For the records below, please print exactly and only the lines from the one with "X203250000Y-101000000D01*" down to the one with "initial begin", both ends included, omitting the pictures.

Text-based design files:
*** Block opens ***
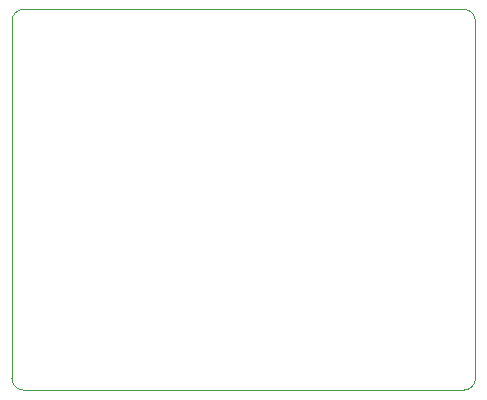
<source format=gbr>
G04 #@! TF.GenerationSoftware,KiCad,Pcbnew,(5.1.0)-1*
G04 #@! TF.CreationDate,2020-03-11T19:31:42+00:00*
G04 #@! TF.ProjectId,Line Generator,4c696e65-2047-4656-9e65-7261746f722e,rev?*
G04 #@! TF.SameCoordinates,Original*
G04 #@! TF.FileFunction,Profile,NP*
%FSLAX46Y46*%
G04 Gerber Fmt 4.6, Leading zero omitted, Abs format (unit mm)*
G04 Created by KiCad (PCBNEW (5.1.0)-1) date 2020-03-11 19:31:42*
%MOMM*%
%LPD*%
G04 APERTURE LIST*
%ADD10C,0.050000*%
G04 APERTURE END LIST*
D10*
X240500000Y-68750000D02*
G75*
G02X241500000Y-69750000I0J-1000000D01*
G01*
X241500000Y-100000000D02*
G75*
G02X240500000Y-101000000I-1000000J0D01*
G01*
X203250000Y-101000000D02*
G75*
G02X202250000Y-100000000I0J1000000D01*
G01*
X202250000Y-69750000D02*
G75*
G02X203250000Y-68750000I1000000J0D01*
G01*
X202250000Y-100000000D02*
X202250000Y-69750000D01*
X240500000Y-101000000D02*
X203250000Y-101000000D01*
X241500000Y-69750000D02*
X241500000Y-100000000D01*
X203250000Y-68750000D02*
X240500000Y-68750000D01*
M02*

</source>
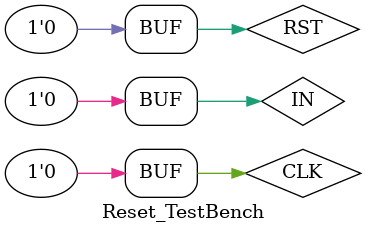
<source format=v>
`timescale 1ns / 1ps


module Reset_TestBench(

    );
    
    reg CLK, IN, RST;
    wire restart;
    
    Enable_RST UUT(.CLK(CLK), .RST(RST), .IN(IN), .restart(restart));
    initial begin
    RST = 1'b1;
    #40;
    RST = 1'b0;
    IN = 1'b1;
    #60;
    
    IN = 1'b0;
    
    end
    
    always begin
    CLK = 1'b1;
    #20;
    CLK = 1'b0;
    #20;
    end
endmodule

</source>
*** Block closes ***
EXERCISE RESPONSE:
X203250000Y-101000000D01*
X241500000Y-69750000D02*
X241500000Y-100000000D01*
X203250000Y-68750000D02*
X240500000Y-68750000D01*
M02*

</source>
<source format=v>
`timescale 1ns / 1ps


module Reset_TestBench(

    );
    
    reg CLK, IN, RST;
    wire restart;
    
    Enable_RST UUT(.CLK(CLK), .RST(RST), .IN(IN), .restart(restart));
    initial begin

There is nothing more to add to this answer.